Work item: The line containing "Picture 2: 3.6" marks the end: quote every line from the start of the records below through it, word for word.

Supplied material:
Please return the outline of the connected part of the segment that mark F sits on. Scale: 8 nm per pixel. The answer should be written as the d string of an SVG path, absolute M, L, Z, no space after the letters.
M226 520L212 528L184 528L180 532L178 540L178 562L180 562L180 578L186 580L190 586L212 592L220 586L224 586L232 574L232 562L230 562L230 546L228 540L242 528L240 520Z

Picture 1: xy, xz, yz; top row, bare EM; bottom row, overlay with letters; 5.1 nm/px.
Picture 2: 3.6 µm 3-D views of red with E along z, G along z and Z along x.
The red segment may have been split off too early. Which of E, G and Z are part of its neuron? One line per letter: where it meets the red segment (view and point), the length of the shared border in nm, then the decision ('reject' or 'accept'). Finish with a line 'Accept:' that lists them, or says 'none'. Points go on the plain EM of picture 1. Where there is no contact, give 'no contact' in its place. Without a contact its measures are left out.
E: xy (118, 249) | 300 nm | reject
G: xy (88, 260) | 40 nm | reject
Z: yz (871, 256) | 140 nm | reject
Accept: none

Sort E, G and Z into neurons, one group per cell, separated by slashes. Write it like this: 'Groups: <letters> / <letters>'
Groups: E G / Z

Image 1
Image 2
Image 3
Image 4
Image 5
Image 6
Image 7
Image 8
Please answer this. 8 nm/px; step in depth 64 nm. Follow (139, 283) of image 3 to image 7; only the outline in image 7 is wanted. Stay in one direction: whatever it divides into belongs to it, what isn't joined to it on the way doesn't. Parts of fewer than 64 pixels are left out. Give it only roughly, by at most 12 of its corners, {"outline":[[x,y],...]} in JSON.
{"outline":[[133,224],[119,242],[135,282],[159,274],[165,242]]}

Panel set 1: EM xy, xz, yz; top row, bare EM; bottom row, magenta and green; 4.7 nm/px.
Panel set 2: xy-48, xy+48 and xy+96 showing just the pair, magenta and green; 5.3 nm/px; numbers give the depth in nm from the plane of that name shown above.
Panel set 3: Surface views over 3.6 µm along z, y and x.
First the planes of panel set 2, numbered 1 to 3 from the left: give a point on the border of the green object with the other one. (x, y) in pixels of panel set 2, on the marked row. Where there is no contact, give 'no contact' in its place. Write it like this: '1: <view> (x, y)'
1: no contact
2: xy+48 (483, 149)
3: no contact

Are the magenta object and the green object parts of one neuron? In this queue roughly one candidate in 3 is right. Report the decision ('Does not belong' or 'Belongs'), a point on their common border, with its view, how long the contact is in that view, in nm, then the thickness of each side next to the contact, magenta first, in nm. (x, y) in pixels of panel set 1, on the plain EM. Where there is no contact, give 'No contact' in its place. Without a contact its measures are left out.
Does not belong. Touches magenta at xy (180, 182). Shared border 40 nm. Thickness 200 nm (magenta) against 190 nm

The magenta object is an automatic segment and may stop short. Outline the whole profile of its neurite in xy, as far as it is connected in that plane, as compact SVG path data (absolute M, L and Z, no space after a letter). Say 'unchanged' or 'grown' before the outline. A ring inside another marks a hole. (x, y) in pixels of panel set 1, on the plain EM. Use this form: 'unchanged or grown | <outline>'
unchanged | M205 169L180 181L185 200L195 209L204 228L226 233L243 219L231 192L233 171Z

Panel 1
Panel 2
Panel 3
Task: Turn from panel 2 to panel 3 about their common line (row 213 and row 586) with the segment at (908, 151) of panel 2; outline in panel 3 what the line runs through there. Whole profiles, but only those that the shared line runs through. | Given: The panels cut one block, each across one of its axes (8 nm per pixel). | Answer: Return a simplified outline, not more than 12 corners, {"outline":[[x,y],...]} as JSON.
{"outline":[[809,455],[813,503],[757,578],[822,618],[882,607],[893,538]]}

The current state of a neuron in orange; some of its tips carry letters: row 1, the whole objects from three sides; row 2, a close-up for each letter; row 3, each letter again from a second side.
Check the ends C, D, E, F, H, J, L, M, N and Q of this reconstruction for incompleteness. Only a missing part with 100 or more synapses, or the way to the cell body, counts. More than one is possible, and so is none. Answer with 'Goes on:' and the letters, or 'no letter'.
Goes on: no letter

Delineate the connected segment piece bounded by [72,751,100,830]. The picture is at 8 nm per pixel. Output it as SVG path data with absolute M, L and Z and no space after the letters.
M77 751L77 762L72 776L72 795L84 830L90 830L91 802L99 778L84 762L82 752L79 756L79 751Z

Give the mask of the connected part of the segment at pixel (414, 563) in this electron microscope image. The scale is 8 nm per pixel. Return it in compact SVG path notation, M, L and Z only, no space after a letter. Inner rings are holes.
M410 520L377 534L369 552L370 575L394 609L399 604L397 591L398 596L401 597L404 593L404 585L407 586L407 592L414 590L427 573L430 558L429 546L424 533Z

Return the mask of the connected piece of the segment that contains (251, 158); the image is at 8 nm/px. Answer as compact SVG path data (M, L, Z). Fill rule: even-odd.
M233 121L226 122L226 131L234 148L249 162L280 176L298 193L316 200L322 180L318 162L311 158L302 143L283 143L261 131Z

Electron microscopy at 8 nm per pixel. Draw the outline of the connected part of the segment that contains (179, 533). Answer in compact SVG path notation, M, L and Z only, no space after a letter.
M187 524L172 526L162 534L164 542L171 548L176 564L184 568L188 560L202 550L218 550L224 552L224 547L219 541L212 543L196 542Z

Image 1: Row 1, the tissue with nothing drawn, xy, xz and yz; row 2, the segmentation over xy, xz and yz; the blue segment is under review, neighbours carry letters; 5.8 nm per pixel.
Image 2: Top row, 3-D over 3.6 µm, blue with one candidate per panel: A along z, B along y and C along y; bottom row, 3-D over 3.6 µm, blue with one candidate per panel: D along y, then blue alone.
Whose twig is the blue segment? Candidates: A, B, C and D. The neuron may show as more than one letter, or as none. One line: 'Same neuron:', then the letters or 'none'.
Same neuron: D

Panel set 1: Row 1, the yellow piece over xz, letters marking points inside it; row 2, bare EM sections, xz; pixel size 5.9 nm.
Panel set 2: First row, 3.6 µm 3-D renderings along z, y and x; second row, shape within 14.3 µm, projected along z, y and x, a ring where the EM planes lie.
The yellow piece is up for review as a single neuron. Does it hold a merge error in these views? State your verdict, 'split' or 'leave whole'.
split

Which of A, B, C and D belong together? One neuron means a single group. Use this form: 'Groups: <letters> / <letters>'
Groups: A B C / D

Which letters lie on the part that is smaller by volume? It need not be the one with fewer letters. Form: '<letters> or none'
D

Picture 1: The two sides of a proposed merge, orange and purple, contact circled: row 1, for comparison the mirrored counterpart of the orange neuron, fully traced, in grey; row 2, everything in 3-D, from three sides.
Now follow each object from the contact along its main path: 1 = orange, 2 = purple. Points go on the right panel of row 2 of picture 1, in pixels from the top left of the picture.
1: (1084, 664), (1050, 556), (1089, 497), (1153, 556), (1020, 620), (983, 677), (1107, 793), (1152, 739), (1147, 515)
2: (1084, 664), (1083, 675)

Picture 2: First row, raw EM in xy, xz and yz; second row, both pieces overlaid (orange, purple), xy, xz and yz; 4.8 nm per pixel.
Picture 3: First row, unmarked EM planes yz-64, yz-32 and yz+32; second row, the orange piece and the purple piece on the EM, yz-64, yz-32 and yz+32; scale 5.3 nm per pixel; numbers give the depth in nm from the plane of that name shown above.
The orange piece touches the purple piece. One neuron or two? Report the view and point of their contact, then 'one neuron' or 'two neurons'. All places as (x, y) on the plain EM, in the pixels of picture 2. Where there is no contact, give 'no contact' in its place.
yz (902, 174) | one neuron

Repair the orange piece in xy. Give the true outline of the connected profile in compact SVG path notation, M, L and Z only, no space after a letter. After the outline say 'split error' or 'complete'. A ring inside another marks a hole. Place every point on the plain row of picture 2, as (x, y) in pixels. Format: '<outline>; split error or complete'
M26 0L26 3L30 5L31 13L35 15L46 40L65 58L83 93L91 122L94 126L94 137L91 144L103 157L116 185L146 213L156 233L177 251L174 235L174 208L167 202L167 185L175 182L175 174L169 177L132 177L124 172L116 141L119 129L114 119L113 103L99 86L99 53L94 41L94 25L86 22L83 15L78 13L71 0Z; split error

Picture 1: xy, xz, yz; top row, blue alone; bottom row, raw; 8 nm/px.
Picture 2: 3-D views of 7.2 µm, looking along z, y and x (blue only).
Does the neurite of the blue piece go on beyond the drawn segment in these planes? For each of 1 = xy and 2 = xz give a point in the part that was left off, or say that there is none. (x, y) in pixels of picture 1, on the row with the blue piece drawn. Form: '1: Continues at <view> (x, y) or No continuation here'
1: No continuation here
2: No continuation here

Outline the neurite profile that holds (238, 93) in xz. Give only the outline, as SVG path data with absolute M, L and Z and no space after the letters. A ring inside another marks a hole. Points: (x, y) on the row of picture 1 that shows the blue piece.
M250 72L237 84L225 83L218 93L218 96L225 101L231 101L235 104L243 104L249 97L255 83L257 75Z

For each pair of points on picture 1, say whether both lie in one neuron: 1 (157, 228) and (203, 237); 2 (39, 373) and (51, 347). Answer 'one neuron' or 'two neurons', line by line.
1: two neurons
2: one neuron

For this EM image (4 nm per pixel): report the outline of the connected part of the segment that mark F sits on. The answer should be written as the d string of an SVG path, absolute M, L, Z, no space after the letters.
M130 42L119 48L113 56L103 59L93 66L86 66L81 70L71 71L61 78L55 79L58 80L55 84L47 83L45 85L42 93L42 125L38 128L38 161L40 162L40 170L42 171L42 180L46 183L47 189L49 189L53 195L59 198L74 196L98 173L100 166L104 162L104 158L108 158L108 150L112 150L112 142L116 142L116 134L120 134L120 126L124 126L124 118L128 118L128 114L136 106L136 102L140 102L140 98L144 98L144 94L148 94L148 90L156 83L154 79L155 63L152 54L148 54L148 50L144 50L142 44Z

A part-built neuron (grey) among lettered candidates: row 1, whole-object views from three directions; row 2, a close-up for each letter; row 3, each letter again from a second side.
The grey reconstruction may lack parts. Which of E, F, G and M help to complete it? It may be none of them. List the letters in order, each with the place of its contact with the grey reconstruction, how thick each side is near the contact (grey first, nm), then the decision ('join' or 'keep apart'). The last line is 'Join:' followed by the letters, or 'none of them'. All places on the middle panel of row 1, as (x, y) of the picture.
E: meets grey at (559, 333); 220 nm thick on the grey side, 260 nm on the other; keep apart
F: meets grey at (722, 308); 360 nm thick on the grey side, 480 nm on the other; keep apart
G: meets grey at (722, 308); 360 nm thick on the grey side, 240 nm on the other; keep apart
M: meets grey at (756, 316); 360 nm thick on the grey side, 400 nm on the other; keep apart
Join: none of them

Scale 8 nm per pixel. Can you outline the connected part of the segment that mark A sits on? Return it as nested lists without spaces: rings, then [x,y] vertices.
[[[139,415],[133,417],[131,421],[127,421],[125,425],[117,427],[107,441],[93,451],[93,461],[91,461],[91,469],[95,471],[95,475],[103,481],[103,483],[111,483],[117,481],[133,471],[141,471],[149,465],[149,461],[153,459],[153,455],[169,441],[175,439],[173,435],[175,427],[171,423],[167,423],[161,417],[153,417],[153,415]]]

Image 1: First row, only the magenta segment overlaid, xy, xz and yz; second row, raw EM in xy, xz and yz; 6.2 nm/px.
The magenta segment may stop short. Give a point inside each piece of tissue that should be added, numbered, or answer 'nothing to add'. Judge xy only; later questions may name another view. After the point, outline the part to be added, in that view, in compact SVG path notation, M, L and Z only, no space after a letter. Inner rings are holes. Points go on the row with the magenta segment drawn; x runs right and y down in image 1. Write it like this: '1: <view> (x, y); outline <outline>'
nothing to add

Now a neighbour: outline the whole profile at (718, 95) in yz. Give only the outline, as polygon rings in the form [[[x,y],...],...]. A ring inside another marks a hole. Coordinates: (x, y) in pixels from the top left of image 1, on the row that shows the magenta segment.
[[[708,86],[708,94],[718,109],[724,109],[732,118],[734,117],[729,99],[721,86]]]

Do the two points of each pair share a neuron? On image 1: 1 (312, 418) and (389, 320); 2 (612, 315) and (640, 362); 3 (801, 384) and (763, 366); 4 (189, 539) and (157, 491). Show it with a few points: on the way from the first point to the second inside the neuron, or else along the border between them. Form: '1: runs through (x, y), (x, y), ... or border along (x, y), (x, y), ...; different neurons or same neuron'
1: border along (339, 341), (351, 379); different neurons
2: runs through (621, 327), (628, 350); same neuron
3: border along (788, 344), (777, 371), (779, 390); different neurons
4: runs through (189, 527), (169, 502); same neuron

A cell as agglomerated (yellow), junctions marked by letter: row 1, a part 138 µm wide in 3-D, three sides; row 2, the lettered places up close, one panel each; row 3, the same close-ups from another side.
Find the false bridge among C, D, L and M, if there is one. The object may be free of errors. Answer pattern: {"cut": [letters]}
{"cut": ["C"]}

Output of the exercise:
Please return the outline of the connected part of the segment that mark F sits on. Scale: 8 nm per pixel. The answer should be written as the d string of an SVG path, absolute M, L, Z, no space after the letters.
M226 520L212 528L184 528L180 532L178 540L178 562L180 562L180 578L186 580L190 586L212 592L220 586L224 586L232 574L232 562L230 562L230 546L228 540L242 528L240 520Z

Picture 1: xy, xz, yz; top row, bare EM; bottom row, overlay with letters; 5.1 nm/px.
Picture 2: 3.6 µm 3-D views of red with E along z, G along z and Z along x.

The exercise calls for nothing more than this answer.